● AIM OF THE TASK: Copy out the passage below about the Raspberry Pi and computing education word for word, from beginning to end.

● TEXT FOR ANALYSIS:
....................
I mean, in the UK, I guess a parallel initiative is the Raspberry Pi computer, which is a very cheap computer costing about, say, twenty-five pounds, about forty dollars, but based on an ARM chip, and is geared towards kids learning programming in Scratch and Python and so on. It runs Debian or Fedora and is a beautifully designed piece of hardware that's developed by open hardware enthusiasts supported by different universities, Cambridge particularly, and has come out of a kind of sense that the advantages of the BASIC era of programming can be revisited through the developments of free software, through languages such as Python.

It's quite a fabulous initiative that's only just begun to be publicly available in the last couple of months. It's a really super piece of hardware that's extremely cheap that is really pitched absolutely at this kind of question of reestablishing the imaginary of computing. Not simply as a kind of a must in the contemporary world, but also as a kind of space for play, for imagination, for passional fun in the sense that Olga Goriunova argues for in the Funware and Fun with Software exhibitions.

It's really about computing as a place of intellectual passion and enthusiasm. This project is really significant in the sense that it challenges you with something rather technical and quite difficult. It doesn't try to simplify things too much. At the same time, it does try to simplify things at the level of economic cost of hardware and of access. It's extremely nicely designed on those levels. It's also very much a kind of counterblast to other models of computing education in the UK. For instance, previously, the chambers of commerce and various business organizations called for school pupils to be taught what they called "Functional ICT," which is basically learning Microsoft Office programs, standard, contemporary secretarial skills.
....................
● INFORMATION:
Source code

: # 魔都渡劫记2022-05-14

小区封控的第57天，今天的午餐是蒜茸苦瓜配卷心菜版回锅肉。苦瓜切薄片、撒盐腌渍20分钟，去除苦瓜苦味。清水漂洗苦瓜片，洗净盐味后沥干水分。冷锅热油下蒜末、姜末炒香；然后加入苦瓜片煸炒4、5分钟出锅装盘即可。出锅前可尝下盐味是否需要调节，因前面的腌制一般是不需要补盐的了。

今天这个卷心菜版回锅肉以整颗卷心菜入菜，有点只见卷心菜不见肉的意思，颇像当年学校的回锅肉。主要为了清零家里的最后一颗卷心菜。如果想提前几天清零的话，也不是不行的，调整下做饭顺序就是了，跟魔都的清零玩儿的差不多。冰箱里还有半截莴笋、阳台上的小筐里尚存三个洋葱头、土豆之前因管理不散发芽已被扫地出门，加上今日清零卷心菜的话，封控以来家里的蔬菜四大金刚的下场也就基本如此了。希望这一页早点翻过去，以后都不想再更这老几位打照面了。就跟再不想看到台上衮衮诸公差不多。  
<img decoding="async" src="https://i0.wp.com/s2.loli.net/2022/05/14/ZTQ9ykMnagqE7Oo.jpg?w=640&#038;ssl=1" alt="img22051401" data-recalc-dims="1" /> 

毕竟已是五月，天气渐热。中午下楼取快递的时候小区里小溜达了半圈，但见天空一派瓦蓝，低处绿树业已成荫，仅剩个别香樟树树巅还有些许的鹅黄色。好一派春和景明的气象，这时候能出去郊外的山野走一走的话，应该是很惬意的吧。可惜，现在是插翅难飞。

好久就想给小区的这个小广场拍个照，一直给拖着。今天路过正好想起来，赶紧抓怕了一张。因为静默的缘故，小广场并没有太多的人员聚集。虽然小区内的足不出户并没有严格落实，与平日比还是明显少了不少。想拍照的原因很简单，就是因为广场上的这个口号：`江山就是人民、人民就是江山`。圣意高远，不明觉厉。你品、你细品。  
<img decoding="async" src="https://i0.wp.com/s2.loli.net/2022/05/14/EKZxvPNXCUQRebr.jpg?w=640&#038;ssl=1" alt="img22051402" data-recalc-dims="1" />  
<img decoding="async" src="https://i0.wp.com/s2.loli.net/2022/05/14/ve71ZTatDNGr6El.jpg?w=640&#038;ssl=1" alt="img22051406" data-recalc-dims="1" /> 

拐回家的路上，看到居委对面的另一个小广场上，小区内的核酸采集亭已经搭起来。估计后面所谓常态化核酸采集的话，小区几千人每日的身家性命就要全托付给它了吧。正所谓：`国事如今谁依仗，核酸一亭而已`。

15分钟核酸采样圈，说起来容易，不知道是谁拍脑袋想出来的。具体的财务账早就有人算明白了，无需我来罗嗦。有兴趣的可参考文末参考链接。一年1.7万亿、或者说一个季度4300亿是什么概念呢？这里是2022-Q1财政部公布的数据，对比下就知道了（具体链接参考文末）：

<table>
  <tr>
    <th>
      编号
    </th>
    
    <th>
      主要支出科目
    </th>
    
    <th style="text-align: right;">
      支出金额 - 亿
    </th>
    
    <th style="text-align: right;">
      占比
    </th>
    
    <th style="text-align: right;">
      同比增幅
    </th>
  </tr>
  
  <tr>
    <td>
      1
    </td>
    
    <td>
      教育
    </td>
....................
● YOUR RESPONSE:
I mean, in the UK, I guess a parallel initiative is the Raspberry Pi computer, which is a very cheap computer costing about, say, twenty-five pounds, about forty dollars, but based on an ARM chip, and is geared towards kids learning programming in Scratch and Python and so on. It runs Debian or Fedora and is a beautifully designed piece of hardware that's developed by open hardware enthusiasts supported by different universities, Cambridge particularly, and has come out of a kind of sense that the advantages of the BASIC era of programming can be revisited through the developments of free software, through languages such as Python.

It's quite a fabulous initiative that's only just begun to be publicly available in the last couple of months. It's a really super piece of hardware that's extremely cheap that is really pitched absolutely at this kind of question of reestablishing the imaginary of computing. Not simply as a kind of a must in the contemporary world, but also as a kind of space for play, for imagination, for passional fun in the sense that Olga Goriunova argues for in the Funware and Fun with Software exhibitions.

It's really about computing as a place of intellectual passion and enthusiasm. This project is really significant in the sense that it challenges you with something rather technical and quite difficult. It doesn't try to simplify things too much. At the same time, it does try to simplify things at the level of economic cost of hardware and of access. It's extremely nicely designed on those levels. It's also very much a kind of counterblast to other models of computing education in the UK. For instance, previously, the chambers of commerce and various business organizations called for school pupils to be taught what they called "Functional ICT," which is basically learning Microsoft Office programs, standard, contemporary secretarial skills.